Ольга Михайловна, вероятно, тоже заметила, что старая учительница занимается чем-то посторонним, и внезапно спросила:

— А ваше мнение, Варвара Никифоровна? Она подняла свое спокойное лицо и ответила:

— Я совершенно согласна с мнением выступившего коллеги.

— Ах, да какая разница! — сказала она мне на другой день. — Неужели вы серьезно думаете, что если беседа с детьми будет называться не тематической, а как-нибудь иначе, то от этого что-то изменится? Дело ведь в том, кто, какой человек разговаривает с детьми, умеет ли он вообще беседовать с ними?

— Если он по-настоящему хороший учитель… — начал я.

— А много ли по-настоящему хороших учителей?

— Ну, вот вы, например, — сказал я.

— Перестаньте, Коля! — рассердилась Варвара Никифоровна. — Пятнадцать лет я учила молодых людей, что «Бруски» Панферова это замечательное художественное произведение. Двадцать лет я говорила им чепуху о Блоке. О Маяковском я им рассказывала так, что посредственные его стихи оказывались самыми лучшими…

— Тем не менее, — сказал я, — ваши ученики пишут вам письма по многу лет после окончания школы. Ничего, Варвара Никифоровна, мы и тогда, мальчишками, прекрасно разбирались, кто хороший учитель, а кто плохой!

— Но это же вопреки, — сказала она. — Это же несмотря. Думаете, я не знаю, какие великолепные люди прошли через мои руки! Только ради них я и жила. Может быть, никто на свете не бывает так виноват перед своим временем, как учителя…

— А вы понимали? — спросил я, и сразу пожалел об этом.

— Пощадите меня, Коля, — сказала Варвара Никифоровна.

Перед моим уходом, уже выпуская меня из дверей своей квартиры, она дотронулась до моей руки и быстро сердитым тоном произнесла:

— Я попросила бы вас не пересказывать содержание наших бесед Тамаре Сергеевне.

Иногда мне кажется, что она и мне не очень верит. Хочет верить — это я вижу, — но не очень умеет.
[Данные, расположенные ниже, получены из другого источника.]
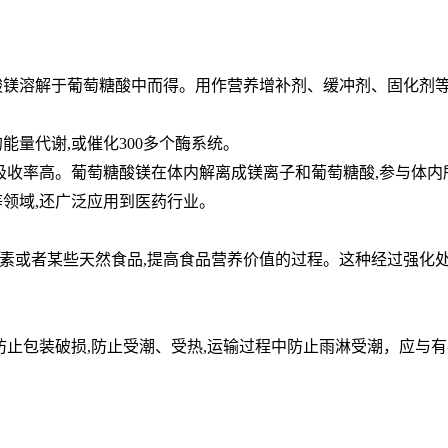
酸镁溶解于葡萄糖酸中而得。用作营养增补剂、缓冲剂、固化剂
能量代谢,或催化300多个酶系统。
吸收率高。葡萄糖酸镁在体内解离成镁离子和葡萄糖酸,参与体内所
领域,还广泛应用到医药行业。
素或者某些天然食品,提高食品营养价值的过程。这种经过强化
防止包装破损,防止受潮、受热,运输过程中防止雨淋受潮，应与有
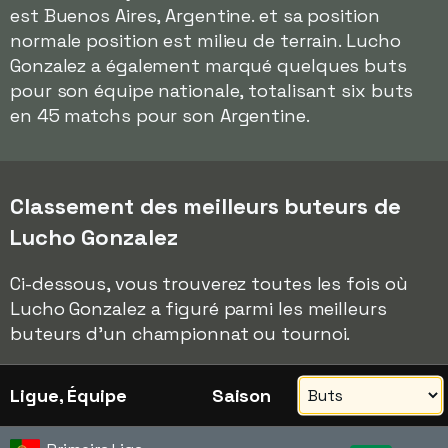
est Buenos Aires, Argentine. et sa position
normale position est milieu de terrain. Lucho
Gonzalez a également marqué quelques buts
pour son équipe nationale, totalisant six buts
en 45 matchs pour son Argentine.
Classement des meilleurs buteurs de
Lucho Gonzalez
Ci-dessous, vous trouverez toutes les fois où
Lucho Gonzalez a figuré parmi les meilleurs
buteurs d'un championnat ou tournoi.
Ligue, Équipe
Saison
Черт возьми, до чего же все сложно!

А еще говорят, что у молодых людей нет жизненного опыта. Есть у нас опыт. Есть. Потому что он не только личный, но и исторический. Не на голом же месте мы родились и живем!..

Обидно представить себе, что многие остро режущие вопросы, которые меня — и не только меня — волнуют сейчас, когда-нибудь будут считаться ясными и простыми. Нас объяснят не нам, а нашим потомкам. У них, конечно, тоже будут свои сложности, а мои покажутся им пустяками.